The problem: With the pictures omitted, write out all of the listing exactly.

Given data:
--- START ---
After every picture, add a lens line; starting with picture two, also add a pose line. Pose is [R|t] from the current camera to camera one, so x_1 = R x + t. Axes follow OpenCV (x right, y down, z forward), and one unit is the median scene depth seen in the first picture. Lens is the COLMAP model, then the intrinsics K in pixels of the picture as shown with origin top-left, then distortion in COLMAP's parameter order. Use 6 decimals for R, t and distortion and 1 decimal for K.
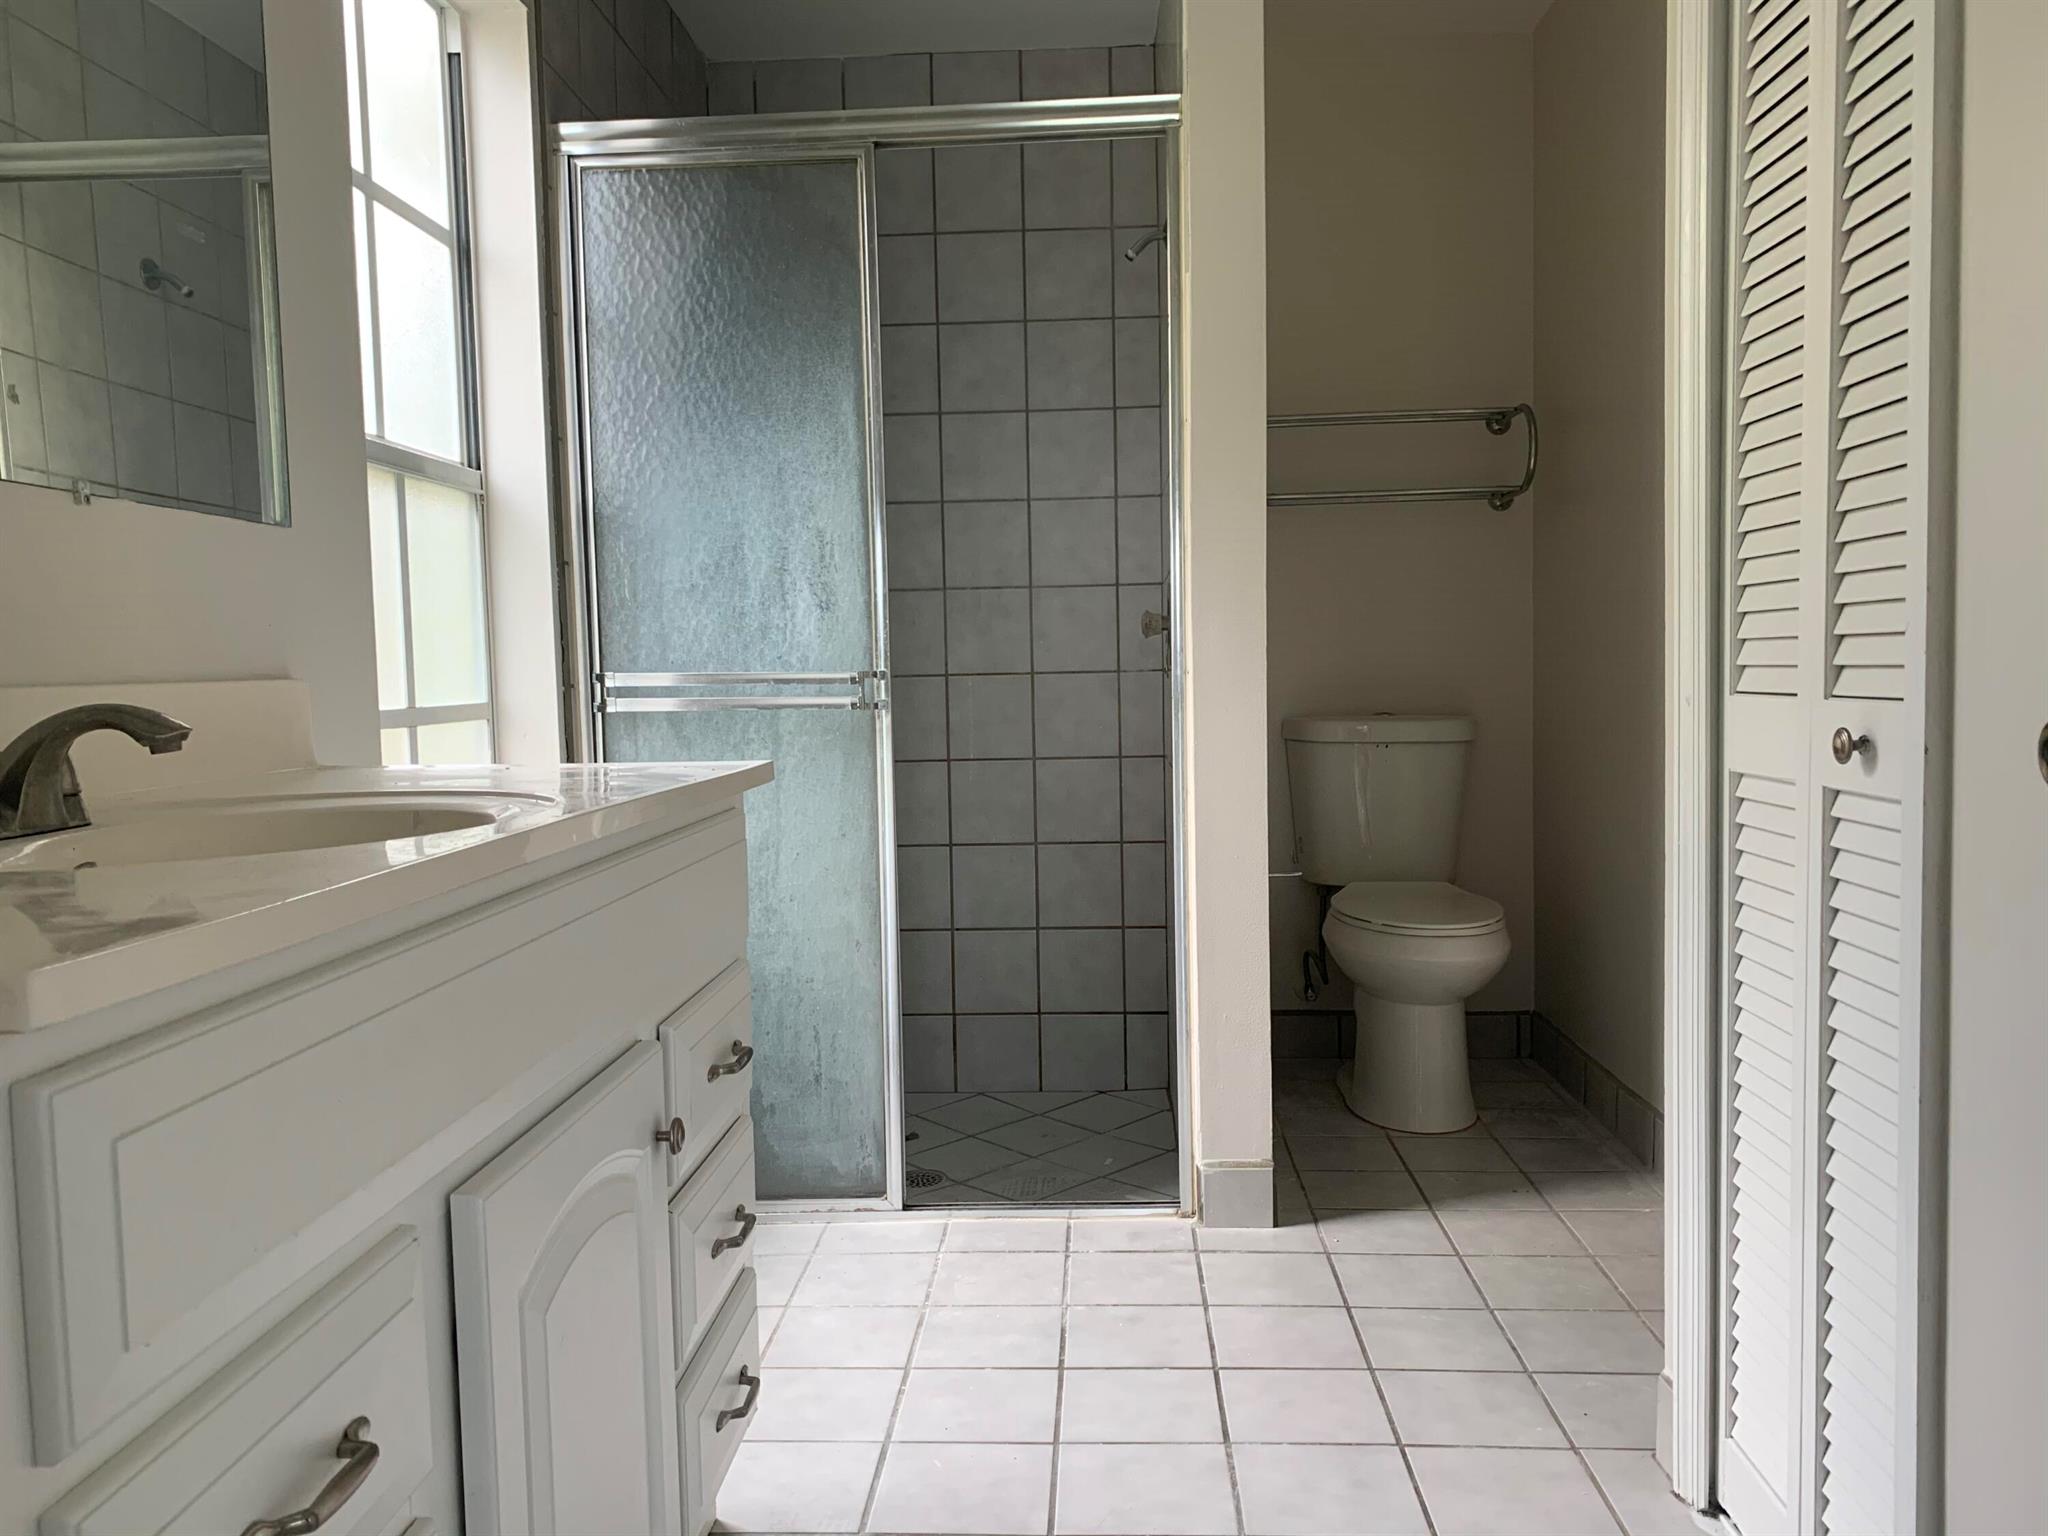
lens RADIAL K [[1553.6, 0, 1022.2], [0, 1553.6, 770.1], [0, 0, 1]] dist [-0.001953, -0.009379]
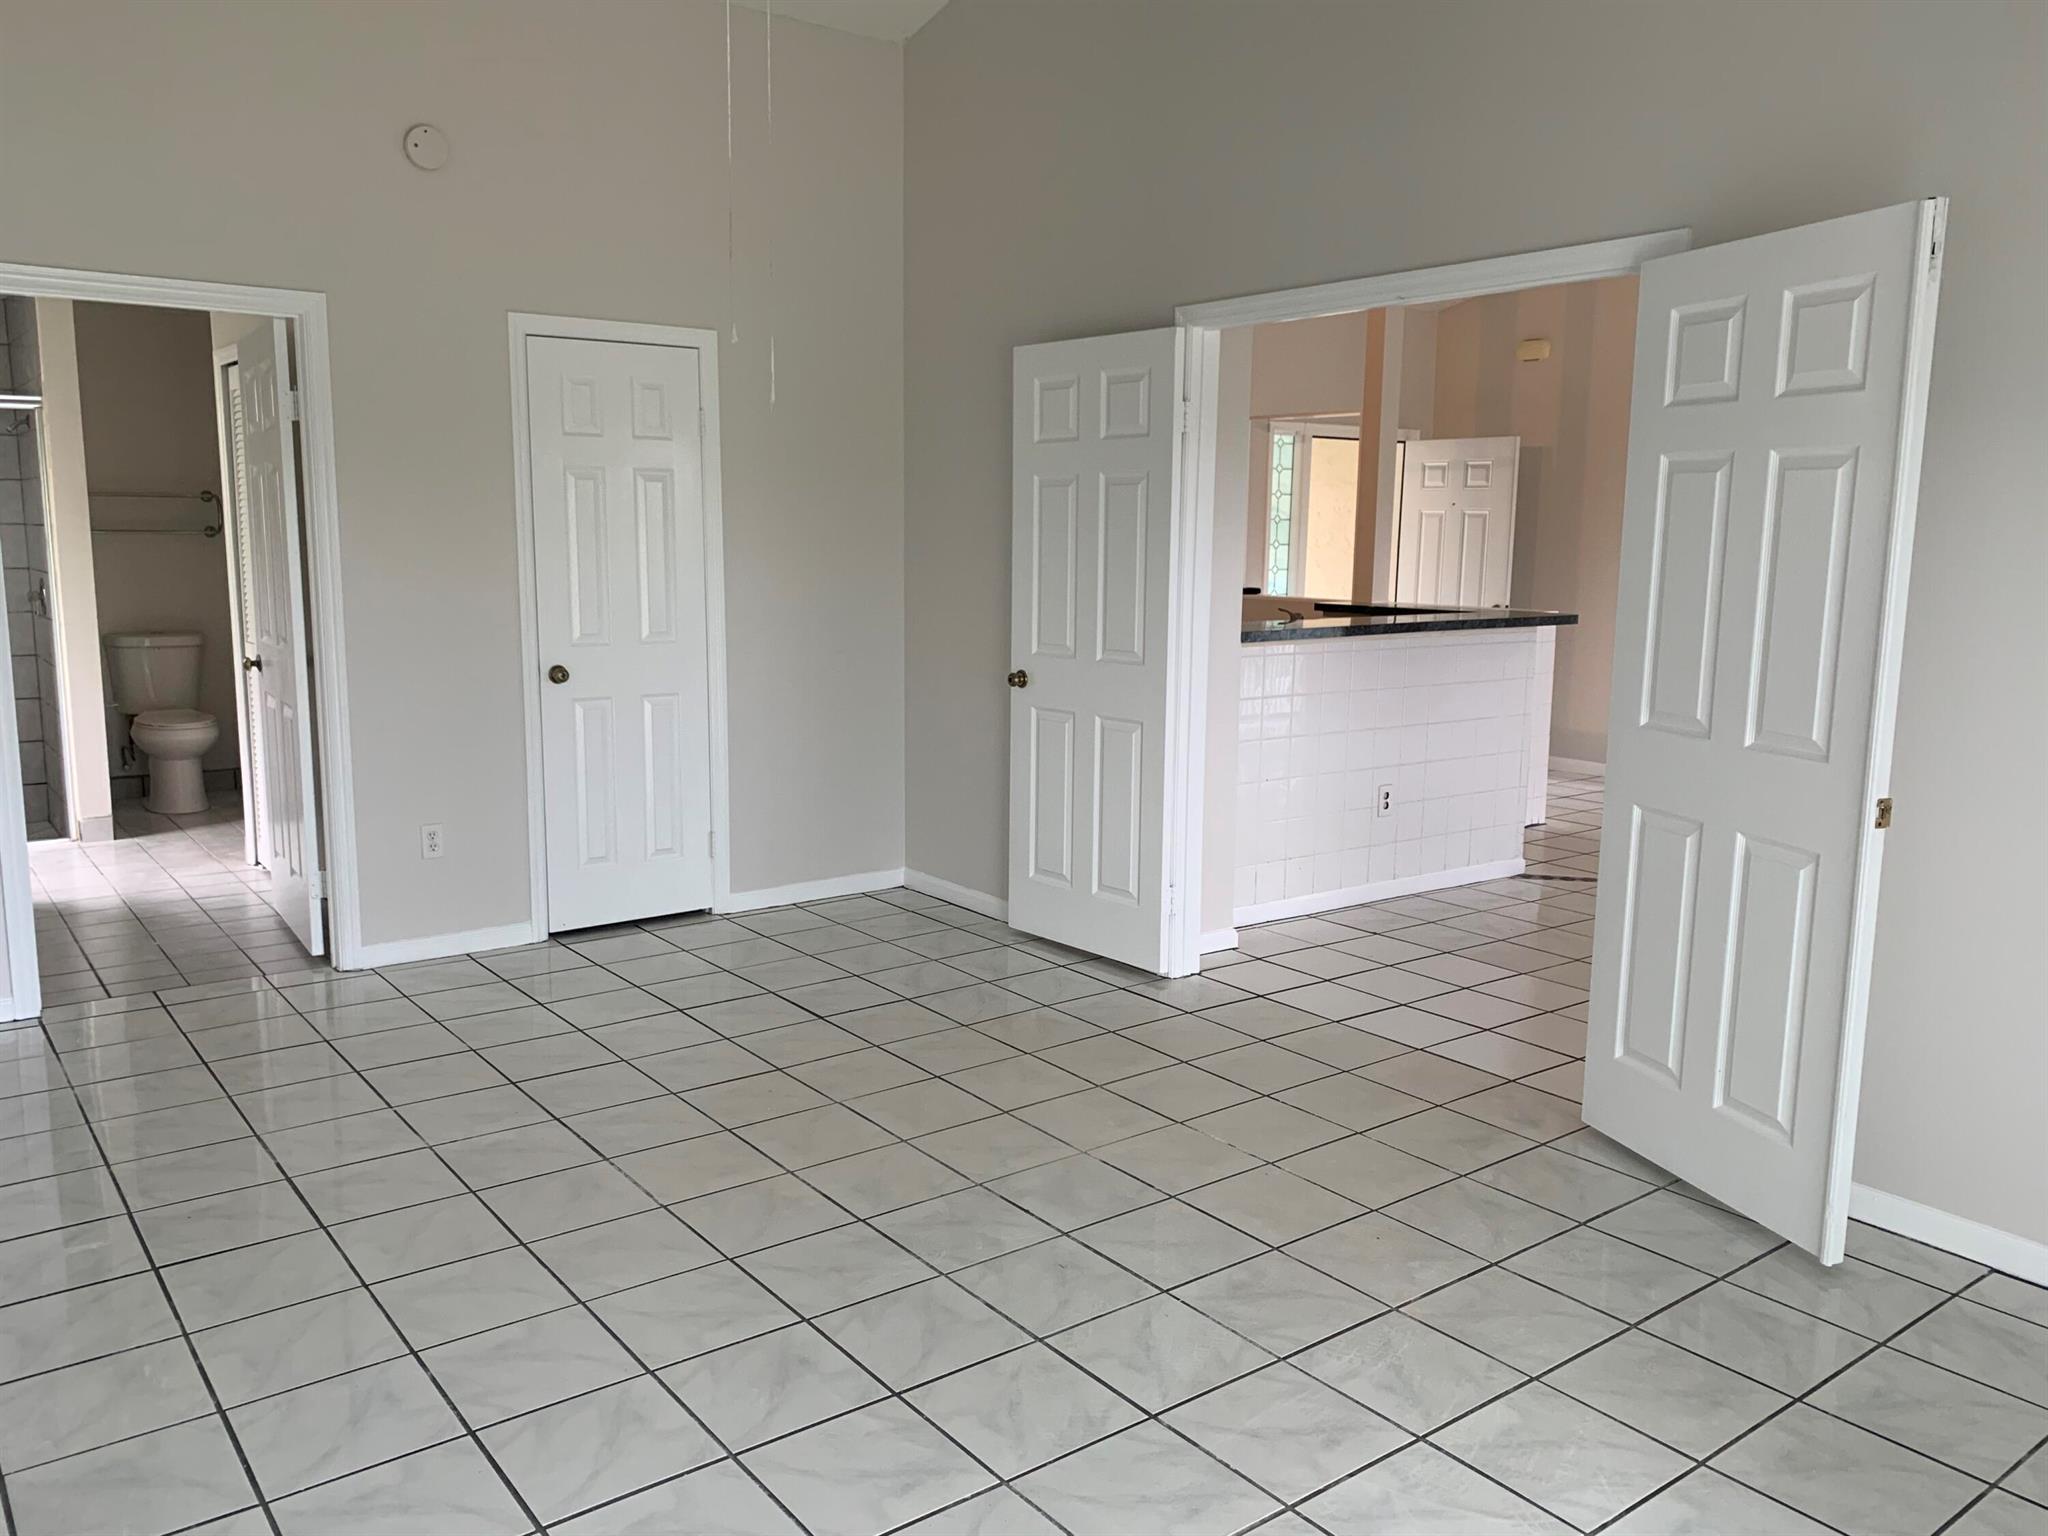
lens RADIAL K [[1553.6, 0, 1020.3], [0, 1553.6, 780.1], [0, 0, 1]] dist [-0.001953, -0.009379]
pose [[0.762422, -0.071720, 0.643093, -0.276440], [0.019142, 0.995904, 0.088373, -0.000925], [-0.646797, -0.055068, 0.760671, -1.566917]]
--- END ---
Task response:
After every picture, add a lens line; starting with picture two, also add a pose line. Pose is [R|t] from the current camera to camera one, so x_1 = R x + t. Axes follow OpenCV (x right, y down, z forward), and one unit is the median scene depth seen in the first picture. Lens is the COLMAP model, then the intrinsics K in pixels of the picture as shown with origin top-left, then distortion in COLMAP's parameter order. Use 6 decimals for R, t and distortion and 1 decimal for K.
lens RADIAL K [[1553.6, 0, 1022.2], [0, 1553.6, 770.1], [0, 0, 1]] dist [-0.001953, -0.009379]
lens RADIAL K [[1553.6, 0, 1020.3], [0, 1553.6, 780.1], [0, 0, 1]] dist [-0.001953, -0.009379]
pose [[0.762422, -0.071720, 0.643093, -0.276440], [0.019142, 0.995904, 0.088373, -0.000925], [-0.646797, -0.055068, 0.760671, -1.566917]]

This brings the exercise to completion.